Wie wichtig ist die Glaubwürdigkeit im hyperlokalen Journalismus?

Schwörbel: Es ist so: Wenn wir schreiben würden, Pizza XYZ ist gut, jeder aber weiß, dass das nicht stimmt, wären wir sofort weg vom Fenster.

Kotsch: Aber trauen Sie sich auch, gegen Ihre Klientel vor Ort zu kommentieren?

Schwörbel: Das tun wir doch! Wir sind nicht da, um uns Freunde zu machen. Wir versuchen, uns nicht für oder gegen etwas zu positionieren, sondern uns mit allen Beteiligten kritisch auseinanderzusetzen.

Sie haben das sogar mal in gedruckter Form getan.

Schwörbel: Einmal. Hab ich sogar mitgebracht, wurde bei Ihnen im Haus gedruckt, Herr Kotsch, und an 35.000 Haushalte verteilt. (Schiebt eine sechsseitige Zeitung zu Ralph Kotsch, der sie sofort anschaut.) Aber das war kein Seitenwechsel, sondern ein Showcase, um uns einer noch breiteren Leserschaft vorzustellen. Man darf das sicher nicht vergleichen, aber der Umfang ist größer als Ihr Lokalteil in der Berliner Zeitung.

Kotsch: Sieht gut aus, aber das machen Sie eben nicht täglich.

Erwägen Sie für den Lokalteil im Internet eine kostenpflichtige Schranke, Herr Kotsch?

Kotsch: Für das normale Online-Angebot nicht. Für eine App ist ein kostenpflichtiges Modell allerdings vorstellbar. Die Frankfurter Rundschau, die wie wir in der DuMont-Gruppe erscheint, macht damit gute Erfahrungen. Klar ist: Für uns wie für alle anderen Printmedien sind Onlinetechniken angesichts sinkender Auflagen eine Überlebensstrategie. Wir brauchen neue Einnahmequellen, wir brauchen neue Geschäftsfelder. Die Anzeigenumsätze im Internet steigen langsam, aber sie steigen.

Worauf läuft Ihr beider Verhältnis hinaus: Arbeitsteilung, Nebeneinander oder Verdrängungswettbewerb?

Kotsch: Eine verabredete Arbeitsteilung wird es nicht geben, aber eine faktische.
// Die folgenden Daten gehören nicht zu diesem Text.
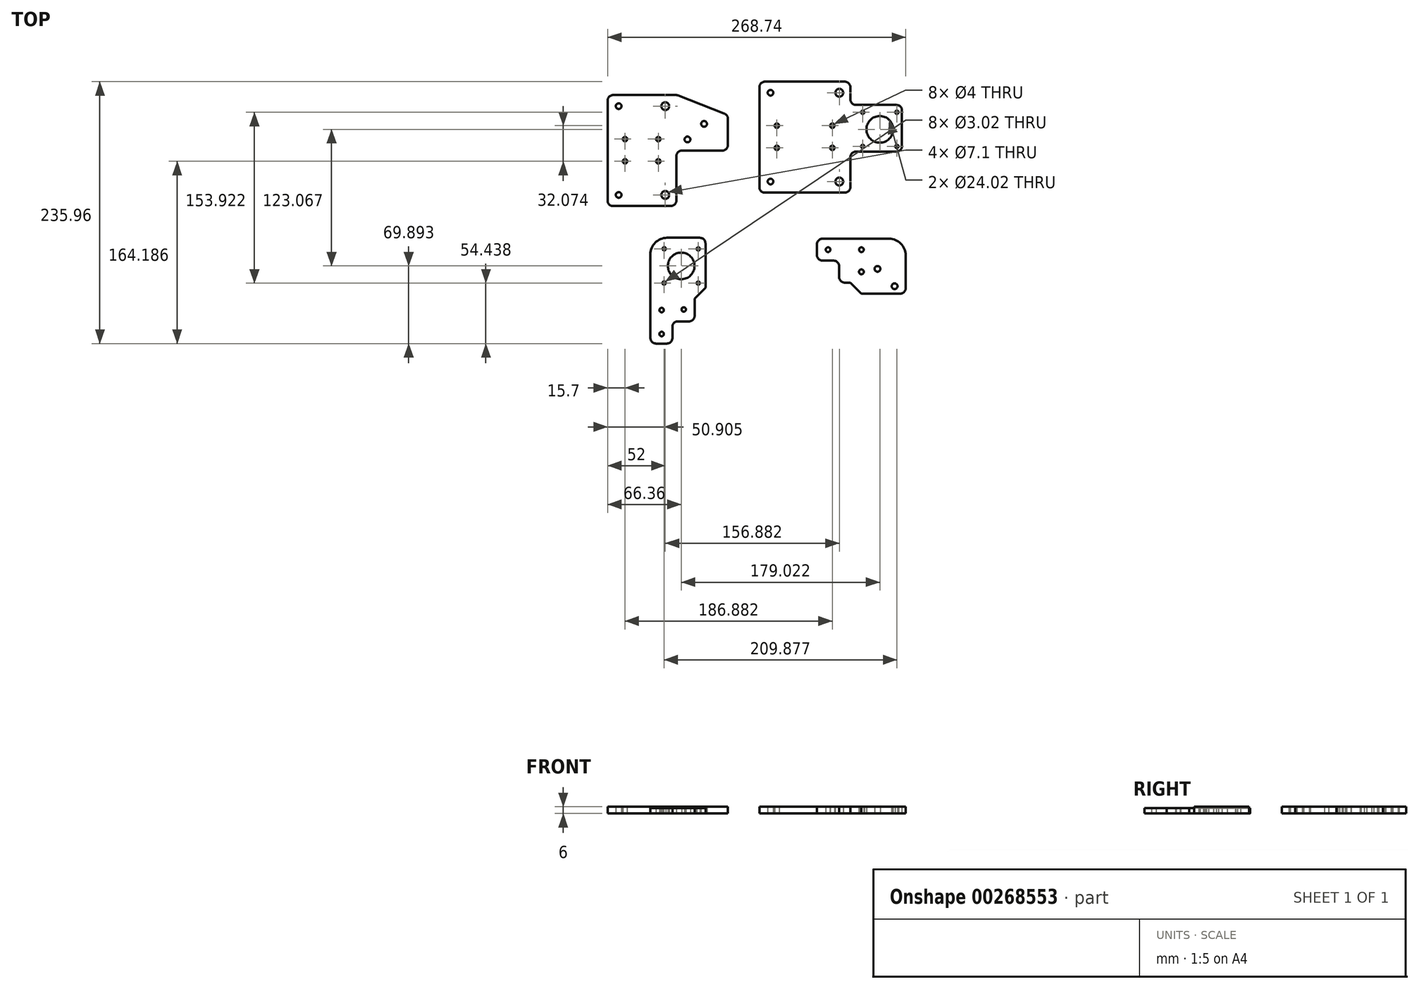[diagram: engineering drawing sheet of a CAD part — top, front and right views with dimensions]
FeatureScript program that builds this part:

Ich wünsche den Prenzlauer Berg Nachrichten, dass sie sich neben uns halten können, und glaube, je sublokaler sie sind, desto weniger tun sie uns weh.

Schwörbel: Wir teilen uns die Arbeit ja schon jetzt. Allerdings würde Sublokalisierung für dieBerliner Zeitung bedeuten, in jedem Bezirk aktiv zu werden. Das heißt, in Neukölln gegen drei Blogs, in Mitte, in Spandau gegen weitere. Von uns mal ganz abgesehen. Und die Lücken füllen sich langsam. Ich wünsche Ihnen, dass Sie dort Ihr Plätzchen finden, bin da aber skeptisch.

Kotsch: Nun warten wir mal unseren Internetauftritt ab.

Schwörbel: Dann sagen wir es so: Ich glaube, der Zug ist abgefahren.